──────── Data records
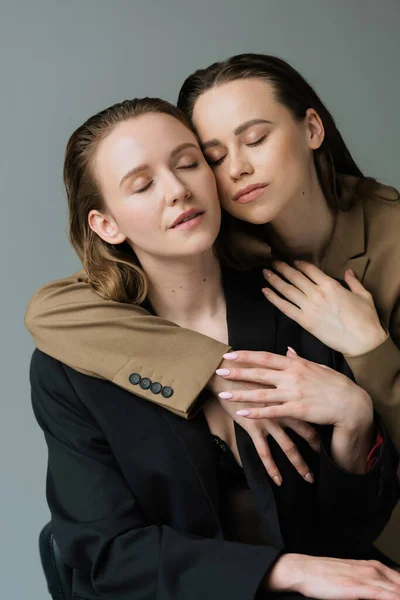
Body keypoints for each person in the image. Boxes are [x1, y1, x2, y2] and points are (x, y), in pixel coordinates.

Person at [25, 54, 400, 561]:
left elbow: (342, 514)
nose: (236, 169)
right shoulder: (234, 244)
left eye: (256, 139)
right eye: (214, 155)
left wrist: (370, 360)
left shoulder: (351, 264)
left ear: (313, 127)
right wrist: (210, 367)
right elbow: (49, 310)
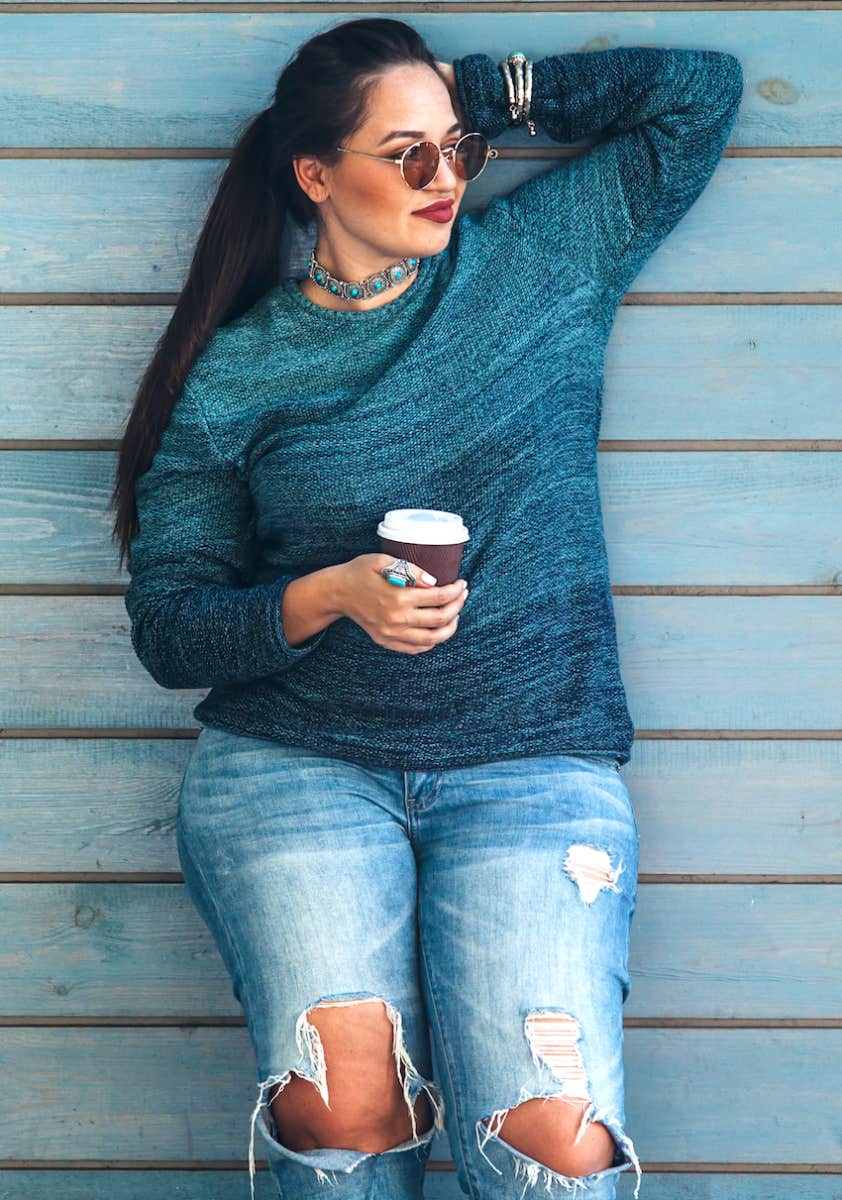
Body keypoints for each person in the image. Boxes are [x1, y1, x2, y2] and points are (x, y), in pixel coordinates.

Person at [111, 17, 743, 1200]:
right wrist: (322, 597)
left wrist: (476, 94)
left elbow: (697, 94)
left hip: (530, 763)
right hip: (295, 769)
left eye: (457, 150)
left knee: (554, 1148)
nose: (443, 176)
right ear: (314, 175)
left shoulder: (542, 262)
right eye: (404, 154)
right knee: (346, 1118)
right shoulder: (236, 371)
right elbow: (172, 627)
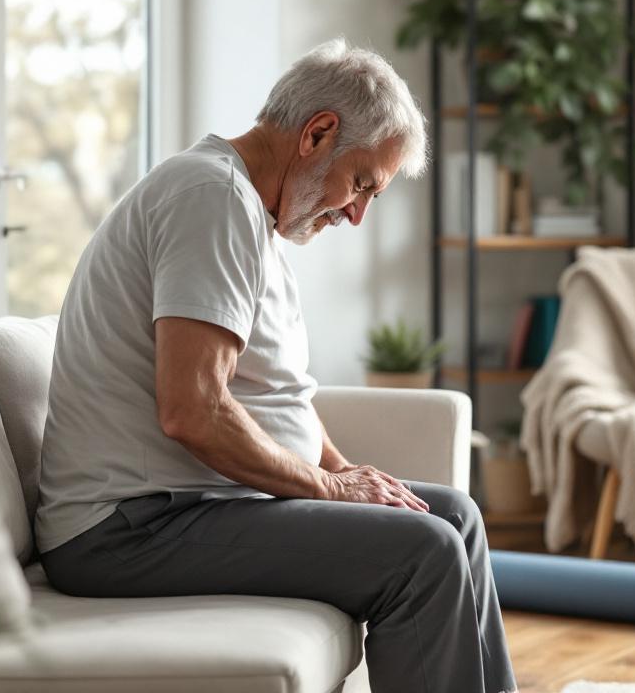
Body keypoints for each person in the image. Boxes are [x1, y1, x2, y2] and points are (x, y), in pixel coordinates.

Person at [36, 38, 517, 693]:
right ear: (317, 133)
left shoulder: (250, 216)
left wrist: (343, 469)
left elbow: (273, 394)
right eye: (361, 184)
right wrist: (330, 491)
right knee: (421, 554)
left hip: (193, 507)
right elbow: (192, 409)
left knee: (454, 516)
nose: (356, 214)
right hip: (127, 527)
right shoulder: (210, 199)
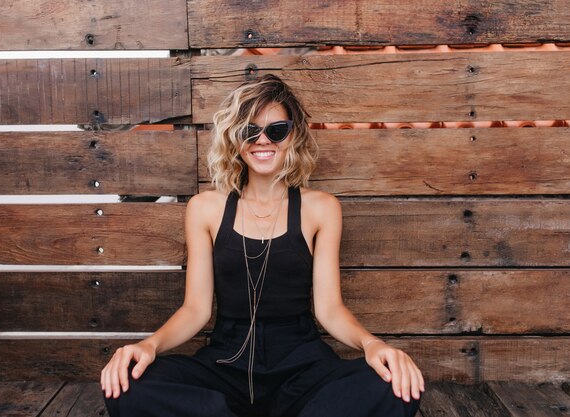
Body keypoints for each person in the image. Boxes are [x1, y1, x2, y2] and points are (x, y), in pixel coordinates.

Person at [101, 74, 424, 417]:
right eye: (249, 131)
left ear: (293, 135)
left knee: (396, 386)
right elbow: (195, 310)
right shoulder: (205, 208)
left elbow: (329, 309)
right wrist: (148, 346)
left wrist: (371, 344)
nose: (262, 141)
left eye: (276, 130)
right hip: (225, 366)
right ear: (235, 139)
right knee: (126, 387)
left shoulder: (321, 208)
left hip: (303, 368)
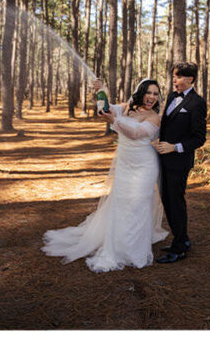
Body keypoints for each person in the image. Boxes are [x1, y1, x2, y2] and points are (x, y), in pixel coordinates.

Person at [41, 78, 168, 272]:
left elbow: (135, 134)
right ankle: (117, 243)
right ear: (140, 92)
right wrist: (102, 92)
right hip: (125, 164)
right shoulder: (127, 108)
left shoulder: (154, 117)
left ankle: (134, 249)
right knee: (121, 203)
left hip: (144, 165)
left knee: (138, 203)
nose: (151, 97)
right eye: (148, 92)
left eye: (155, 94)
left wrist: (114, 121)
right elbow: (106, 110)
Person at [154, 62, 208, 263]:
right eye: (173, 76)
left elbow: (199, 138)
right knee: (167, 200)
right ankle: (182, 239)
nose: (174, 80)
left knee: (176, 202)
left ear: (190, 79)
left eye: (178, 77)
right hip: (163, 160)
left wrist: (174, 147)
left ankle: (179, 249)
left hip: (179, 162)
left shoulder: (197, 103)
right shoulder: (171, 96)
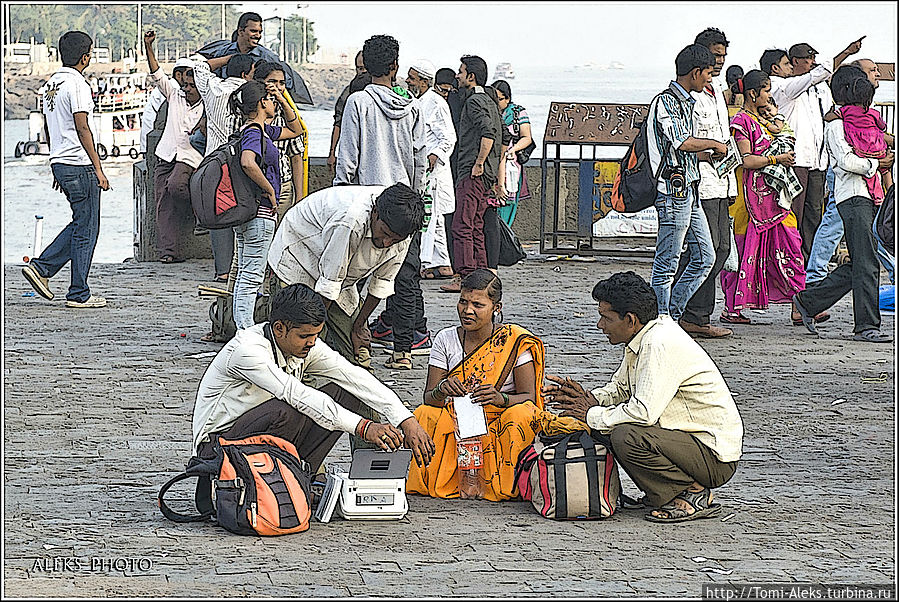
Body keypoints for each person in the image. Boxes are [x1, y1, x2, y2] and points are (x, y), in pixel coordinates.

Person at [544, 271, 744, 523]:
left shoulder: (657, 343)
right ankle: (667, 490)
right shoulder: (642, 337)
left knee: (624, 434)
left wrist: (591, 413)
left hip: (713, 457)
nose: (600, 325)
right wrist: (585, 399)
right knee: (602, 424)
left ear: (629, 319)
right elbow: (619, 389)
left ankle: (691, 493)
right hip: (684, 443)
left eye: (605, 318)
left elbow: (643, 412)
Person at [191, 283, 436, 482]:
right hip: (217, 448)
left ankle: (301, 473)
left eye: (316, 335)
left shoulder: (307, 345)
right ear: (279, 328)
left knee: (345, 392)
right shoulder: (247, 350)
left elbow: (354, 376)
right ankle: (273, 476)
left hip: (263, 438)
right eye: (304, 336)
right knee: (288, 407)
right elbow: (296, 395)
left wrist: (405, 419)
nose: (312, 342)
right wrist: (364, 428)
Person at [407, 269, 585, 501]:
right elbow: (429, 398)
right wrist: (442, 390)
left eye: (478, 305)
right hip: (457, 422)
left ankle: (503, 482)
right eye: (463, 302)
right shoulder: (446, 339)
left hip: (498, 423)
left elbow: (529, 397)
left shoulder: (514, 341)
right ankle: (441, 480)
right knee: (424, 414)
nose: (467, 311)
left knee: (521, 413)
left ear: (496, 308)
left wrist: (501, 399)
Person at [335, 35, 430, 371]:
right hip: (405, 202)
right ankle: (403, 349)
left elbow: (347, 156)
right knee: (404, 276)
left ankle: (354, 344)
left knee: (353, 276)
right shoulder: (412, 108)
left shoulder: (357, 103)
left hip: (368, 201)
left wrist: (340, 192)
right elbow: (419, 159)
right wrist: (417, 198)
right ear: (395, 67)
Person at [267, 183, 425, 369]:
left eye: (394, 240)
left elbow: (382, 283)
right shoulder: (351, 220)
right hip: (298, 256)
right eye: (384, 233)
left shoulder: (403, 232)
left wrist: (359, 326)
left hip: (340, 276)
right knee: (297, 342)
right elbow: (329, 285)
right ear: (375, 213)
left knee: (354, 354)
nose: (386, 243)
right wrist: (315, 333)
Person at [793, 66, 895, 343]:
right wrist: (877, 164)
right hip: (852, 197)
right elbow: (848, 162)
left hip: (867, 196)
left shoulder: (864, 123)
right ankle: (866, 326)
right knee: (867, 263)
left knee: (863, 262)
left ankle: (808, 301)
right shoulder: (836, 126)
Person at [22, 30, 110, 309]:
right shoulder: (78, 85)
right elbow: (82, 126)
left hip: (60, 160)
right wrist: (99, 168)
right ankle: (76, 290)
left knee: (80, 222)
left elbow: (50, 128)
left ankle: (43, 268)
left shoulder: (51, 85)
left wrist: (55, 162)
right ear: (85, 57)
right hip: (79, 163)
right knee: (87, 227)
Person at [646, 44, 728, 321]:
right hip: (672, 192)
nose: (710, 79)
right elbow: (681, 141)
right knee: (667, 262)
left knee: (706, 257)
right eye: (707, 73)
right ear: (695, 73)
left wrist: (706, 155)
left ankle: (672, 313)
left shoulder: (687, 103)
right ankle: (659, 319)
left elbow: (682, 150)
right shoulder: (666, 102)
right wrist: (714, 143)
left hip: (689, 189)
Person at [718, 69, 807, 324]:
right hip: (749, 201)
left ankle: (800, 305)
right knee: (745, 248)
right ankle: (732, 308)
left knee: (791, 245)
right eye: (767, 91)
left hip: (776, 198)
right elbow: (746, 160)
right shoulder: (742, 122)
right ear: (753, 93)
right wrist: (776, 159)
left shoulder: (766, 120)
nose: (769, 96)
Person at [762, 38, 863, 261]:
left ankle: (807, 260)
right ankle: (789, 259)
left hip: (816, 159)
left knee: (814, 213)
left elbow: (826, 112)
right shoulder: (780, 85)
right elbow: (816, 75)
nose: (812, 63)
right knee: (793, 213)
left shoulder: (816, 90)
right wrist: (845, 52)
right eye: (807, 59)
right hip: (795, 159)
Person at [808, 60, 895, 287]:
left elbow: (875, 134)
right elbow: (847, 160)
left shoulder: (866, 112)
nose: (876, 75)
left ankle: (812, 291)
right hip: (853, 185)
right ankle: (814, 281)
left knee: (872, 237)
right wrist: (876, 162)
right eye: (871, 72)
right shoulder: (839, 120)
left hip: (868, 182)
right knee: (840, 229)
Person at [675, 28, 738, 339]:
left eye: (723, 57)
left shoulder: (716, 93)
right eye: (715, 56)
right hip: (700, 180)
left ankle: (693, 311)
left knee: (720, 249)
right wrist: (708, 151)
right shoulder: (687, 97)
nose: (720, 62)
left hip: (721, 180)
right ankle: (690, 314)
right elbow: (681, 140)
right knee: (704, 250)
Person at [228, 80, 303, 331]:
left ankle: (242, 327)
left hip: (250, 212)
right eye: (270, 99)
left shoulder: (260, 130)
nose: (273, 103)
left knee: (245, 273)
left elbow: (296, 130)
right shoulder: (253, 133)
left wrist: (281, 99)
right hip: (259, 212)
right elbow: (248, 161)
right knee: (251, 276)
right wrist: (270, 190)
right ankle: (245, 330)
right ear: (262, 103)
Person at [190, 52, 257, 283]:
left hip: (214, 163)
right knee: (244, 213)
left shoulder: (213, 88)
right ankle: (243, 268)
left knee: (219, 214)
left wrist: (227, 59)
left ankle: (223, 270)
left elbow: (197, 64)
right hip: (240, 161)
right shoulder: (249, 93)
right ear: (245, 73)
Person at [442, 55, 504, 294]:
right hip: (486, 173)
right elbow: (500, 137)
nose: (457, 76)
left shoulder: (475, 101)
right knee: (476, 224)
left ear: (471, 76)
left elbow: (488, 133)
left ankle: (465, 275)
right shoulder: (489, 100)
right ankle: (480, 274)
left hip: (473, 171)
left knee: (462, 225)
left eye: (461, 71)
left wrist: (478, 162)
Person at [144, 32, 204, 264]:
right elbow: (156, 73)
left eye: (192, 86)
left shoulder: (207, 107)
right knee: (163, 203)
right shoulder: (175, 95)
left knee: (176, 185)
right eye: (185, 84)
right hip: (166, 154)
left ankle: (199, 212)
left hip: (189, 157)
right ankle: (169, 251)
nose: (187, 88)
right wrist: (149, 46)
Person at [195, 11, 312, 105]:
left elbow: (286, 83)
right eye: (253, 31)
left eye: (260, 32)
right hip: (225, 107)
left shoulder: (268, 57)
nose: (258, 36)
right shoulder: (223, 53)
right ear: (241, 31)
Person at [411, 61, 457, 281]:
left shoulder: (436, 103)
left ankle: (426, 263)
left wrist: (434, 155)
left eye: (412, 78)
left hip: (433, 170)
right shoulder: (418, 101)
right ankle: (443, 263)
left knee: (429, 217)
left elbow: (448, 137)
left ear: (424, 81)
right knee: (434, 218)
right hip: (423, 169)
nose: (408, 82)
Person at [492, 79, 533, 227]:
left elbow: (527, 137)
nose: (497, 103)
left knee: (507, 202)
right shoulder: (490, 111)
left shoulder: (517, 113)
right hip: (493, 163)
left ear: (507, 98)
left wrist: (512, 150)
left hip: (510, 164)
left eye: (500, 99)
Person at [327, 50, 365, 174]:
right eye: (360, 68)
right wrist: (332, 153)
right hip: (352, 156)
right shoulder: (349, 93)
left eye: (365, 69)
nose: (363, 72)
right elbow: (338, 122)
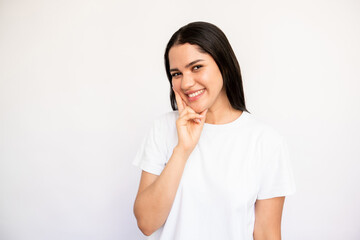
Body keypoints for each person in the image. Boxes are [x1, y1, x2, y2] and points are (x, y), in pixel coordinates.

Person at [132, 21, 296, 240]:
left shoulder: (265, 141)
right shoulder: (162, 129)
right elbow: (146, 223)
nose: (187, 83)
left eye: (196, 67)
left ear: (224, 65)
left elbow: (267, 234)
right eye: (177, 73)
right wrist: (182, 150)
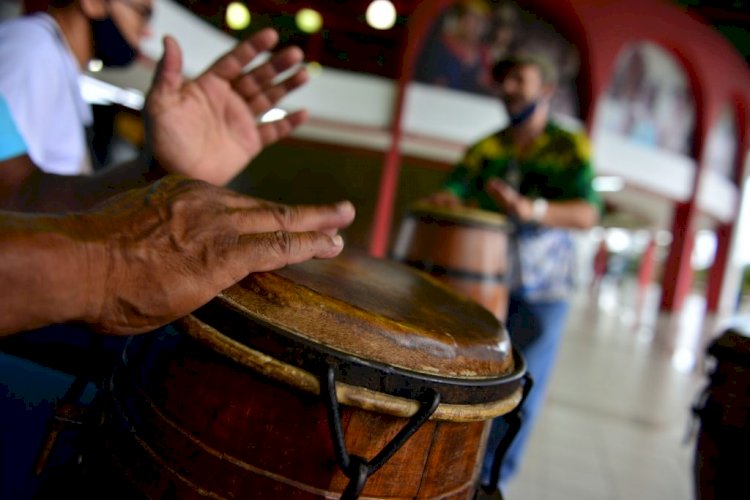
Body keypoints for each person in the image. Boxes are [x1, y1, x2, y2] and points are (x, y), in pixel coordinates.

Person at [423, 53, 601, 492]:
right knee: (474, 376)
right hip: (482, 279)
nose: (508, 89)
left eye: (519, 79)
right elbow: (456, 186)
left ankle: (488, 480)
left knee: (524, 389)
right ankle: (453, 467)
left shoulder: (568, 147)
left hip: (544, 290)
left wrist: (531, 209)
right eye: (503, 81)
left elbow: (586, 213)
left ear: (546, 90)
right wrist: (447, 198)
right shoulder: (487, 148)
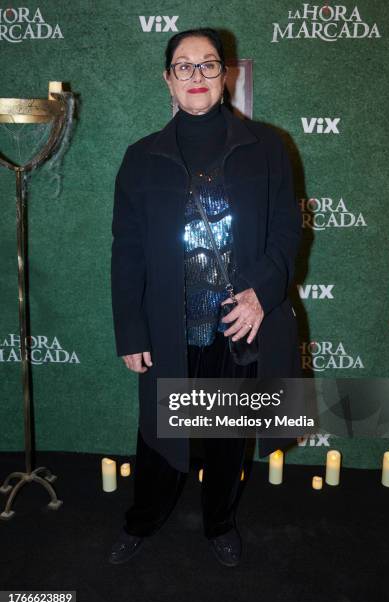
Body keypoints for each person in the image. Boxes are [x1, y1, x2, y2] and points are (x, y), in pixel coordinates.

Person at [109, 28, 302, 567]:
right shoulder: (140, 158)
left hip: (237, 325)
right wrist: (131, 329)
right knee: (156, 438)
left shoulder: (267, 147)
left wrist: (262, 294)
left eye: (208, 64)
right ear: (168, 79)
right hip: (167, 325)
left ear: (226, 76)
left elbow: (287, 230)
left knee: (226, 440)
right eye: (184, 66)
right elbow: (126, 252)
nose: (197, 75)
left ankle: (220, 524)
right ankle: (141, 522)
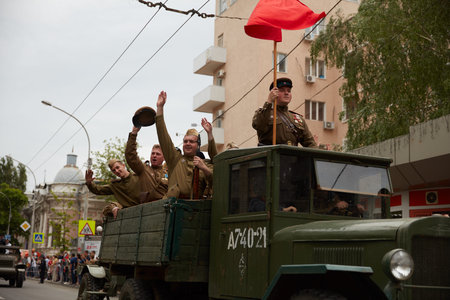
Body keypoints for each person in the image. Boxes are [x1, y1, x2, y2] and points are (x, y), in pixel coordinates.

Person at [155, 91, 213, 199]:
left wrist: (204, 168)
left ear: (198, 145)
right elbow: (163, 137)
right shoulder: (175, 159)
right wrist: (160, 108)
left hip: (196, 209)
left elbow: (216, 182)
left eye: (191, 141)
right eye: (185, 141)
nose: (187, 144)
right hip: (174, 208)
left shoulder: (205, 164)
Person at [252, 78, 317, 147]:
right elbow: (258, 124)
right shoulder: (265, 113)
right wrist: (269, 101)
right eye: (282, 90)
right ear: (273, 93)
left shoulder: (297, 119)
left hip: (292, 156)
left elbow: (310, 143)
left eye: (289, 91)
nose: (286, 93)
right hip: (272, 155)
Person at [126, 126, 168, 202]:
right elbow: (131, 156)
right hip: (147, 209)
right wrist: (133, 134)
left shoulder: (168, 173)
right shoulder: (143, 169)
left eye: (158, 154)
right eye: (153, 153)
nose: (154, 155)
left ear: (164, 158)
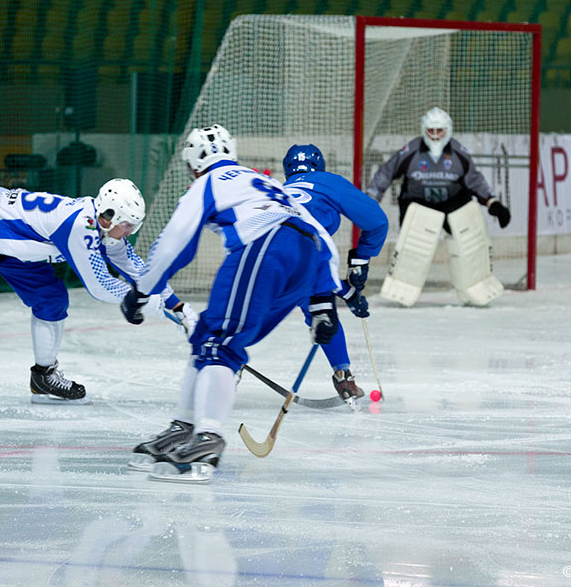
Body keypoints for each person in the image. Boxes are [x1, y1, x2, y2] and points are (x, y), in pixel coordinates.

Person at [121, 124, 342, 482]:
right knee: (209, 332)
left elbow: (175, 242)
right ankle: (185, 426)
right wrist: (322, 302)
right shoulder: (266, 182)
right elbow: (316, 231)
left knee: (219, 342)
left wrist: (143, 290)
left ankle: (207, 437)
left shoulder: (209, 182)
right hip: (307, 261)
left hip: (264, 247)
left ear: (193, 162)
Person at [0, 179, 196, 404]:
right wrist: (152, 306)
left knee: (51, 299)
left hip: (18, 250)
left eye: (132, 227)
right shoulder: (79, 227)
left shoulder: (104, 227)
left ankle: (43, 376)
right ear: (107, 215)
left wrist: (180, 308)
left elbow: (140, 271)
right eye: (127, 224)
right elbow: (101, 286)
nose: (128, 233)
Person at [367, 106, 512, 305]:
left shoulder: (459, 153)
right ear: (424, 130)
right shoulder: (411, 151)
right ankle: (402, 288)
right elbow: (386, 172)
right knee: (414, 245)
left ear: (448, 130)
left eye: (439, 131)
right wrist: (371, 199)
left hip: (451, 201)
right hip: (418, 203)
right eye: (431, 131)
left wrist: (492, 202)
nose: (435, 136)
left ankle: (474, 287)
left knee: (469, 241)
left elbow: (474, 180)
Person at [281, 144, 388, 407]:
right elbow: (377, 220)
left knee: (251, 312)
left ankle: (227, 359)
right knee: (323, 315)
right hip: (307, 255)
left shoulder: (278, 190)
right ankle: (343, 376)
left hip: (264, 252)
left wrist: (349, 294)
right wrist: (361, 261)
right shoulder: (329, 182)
────────────────
**What the task asks**. Starting at the line above that holds "left eye: (365, 69)", return each line up to and including the one that holds "right wrist: (182, 150)", exactly as written, minus any pictures.

**Exercise response**.
left eye: (365, 69)
nose: (363, 72)
right elbow: (338, 122)
Body keypoints for each person in the image. Boxes are [x1, y1, x2, y2] and points are (x, y), in pixel coordinates.

Person at [132, 21, 296, 240]:
left shoulder: (265, 141)
right shoulder: (162, 129)
right elbow: (146, 223)
nose: (187, 83)
left eye: (196, 67)
left ear: (224, 65)
left elbow: (267, 234)
right eye: (177, 73)
right wrist: (182, 150)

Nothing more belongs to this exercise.